**YOUR INSTRUCTIONS:**
In the St. Nicholas Day letter, what rank did Eugene Nikolaevich hold in Kolchak's forces?

December 6, 2010 - Happy St. Nicholas Day!!!Last updated: 2011-11-15 12:38:48
Blessed feast of St. Nicholas! God grant you all many years!
Here's a greeting sent by His Grace, Bishop Basil to our community:
"Dear to Christ, Father Daniel, Presbytera Maria and the faithful of St Nicholas Church:
Blessings, much love and prayerful best wishes for a very happy patronal feast. Happy feast! Many years!
+Bishop Basil"
Below, find the story of a modern miracle worked
by St. Nicholas, which I read after Liturgy yesterday. Through the
prayers of St. Nicholas the Wonderworker, may the Lord work many wonders
in our midst, and especially the wonder of granting us a vibrant,
child-like faith in Him!
With love in Christ,
Fr. Daniel
"It happened in Siberia. The White Army under Kolchak was
retreating. Eugene Nikolaevich, in spite of a severe wound suffered in
the First World War, served in Kolchak's forces in the rank of first
lieutenant. It was a harsh winter.
Entering some village, the
partisans seized a peasant suspected of collaborating with the Reds. It
was decided to execute him. Eugene Nikolaevich ordered the prisoner to
be locked up.

**LISTING:**
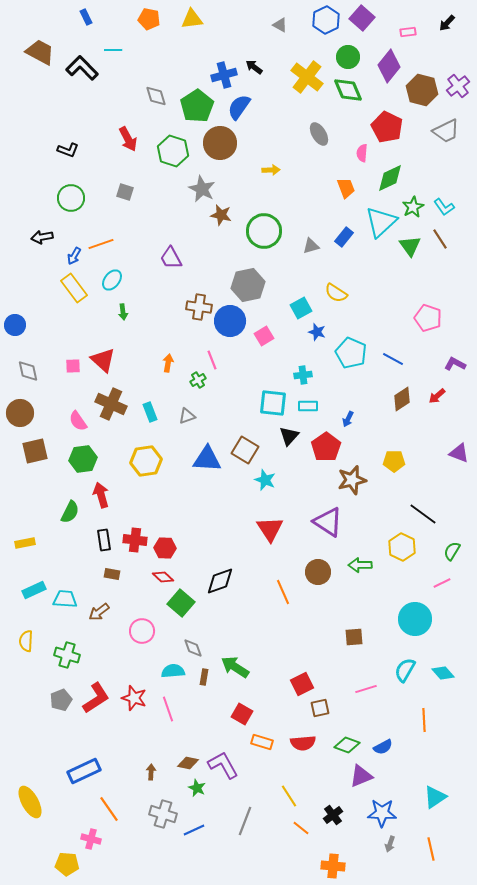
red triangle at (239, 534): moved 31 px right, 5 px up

* * *

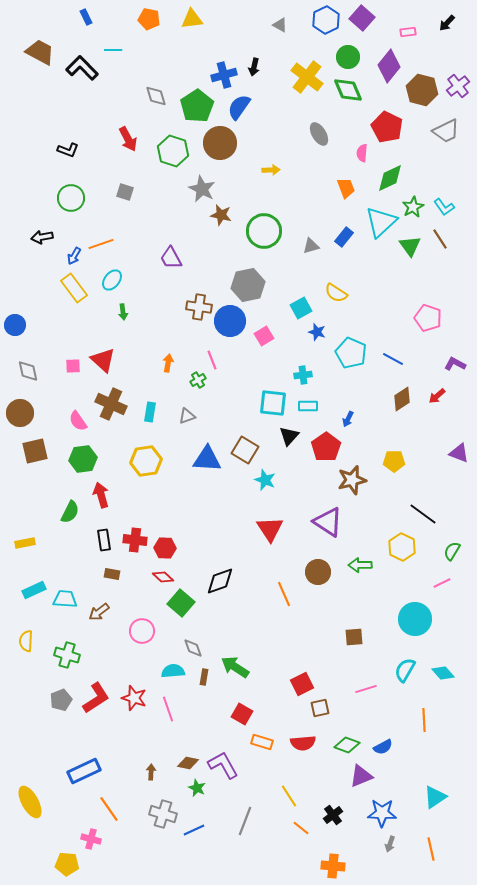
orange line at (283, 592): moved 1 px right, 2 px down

**RESULT:**
First lieutenant.